Betaalde werkzaamheden
Het staat vast dat de depothouder werkzaamheden voor Mediahuis heeft verricht en dat Mediahuis daarvoor een vergoeding betaalde.
Schriftelijke overeenkomst versus de praktijk
Op papier had de depothouder de volledige verantwoordelijkheid op het depot. In de praktijk bepaalde Mediahuis in vergaande mate hoe de depothouders de werkzaamheden moesten uitvoeren. De werving van bezorgers verliep online via een site van Mediahuis. In feite bepaalde Mediahuis wie de bezorgwerkzaamheden uitvoerden. Ook bepaalde Mediahuis de arbeidsvoorwaarden en beloning van de bezorgers. Mediahuis bepaalde eveneens de richtlijnen voor de administratievoering rond het depot. In theorie konden de depothouders zich voor hun werkzaamheden laten vervangen. Maar zij bleven zelf verantwoordelijk voor de door de vervangers verrichte werkzaamheden. Bovendien konden feitelijk alleen collega-depothouders de werkzaamheden overnemen, omdat er een systeem met inlogcodes was.

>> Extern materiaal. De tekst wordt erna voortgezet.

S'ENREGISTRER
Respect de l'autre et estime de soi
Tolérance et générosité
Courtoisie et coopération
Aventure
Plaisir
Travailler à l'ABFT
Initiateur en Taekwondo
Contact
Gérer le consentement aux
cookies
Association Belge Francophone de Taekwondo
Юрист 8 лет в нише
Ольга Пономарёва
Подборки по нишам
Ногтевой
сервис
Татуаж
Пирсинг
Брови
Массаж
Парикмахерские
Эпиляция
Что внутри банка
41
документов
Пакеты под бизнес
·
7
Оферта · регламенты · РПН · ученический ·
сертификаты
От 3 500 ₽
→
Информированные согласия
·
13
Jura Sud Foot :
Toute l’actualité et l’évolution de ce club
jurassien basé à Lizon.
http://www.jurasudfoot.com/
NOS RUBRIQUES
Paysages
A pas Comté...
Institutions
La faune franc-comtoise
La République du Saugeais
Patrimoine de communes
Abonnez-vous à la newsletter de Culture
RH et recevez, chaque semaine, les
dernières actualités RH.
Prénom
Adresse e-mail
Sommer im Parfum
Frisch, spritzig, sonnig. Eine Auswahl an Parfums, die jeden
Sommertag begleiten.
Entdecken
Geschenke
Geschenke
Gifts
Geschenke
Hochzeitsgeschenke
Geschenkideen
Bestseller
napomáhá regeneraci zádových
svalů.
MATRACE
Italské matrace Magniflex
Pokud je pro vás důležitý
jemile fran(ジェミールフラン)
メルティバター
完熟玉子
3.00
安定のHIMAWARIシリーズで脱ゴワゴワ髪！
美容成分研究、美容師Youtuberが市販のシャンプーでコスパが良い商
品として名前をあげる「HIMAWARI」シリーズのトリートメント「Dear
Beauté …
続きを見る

Werkzaamheden depothouder behoren tot kernactiviteiten Mediahuis
Daar komt bij dat de door de depothouders uit te voeren werkzaamheden tot de kernactiviteiten behoorden van Mediahuis. Er is sprake van organisatorische inbedding. De depothouder was een onmisbare schakel in het distributieproces. Zonder zijn werkzaamheden als depothouder kon de bezorging van kranten niet plaatsvinden.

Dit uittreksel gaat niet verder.